§ **ASSIGNMENT**
When a line in the data below includes "Technology", pick it out and copy it.

§ **EXERCISE DATA**
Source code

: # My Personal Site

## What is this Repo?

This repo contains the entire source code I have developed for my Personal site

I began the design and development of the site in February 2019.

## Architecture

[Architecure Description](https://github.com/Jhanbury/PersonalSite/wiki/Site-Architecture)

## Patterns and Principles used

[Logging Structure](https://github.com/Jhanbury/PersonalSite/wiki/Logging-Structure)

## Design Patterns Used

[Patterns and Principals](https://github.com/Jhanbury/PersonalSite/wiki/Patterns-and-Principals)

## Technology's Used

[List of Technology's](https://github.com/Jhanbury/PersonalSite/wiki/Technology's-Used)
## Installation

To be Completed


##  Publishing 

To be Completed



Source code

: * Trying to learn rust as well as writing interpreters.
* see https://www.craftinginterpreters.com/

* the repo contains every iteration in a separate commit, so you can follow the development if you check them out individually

§ **YOUR RESPONSE**
## Technology's Used
[List of Technology's](https://github.com/Jhanbury/PersonalSite/wiki/Technology's-Used)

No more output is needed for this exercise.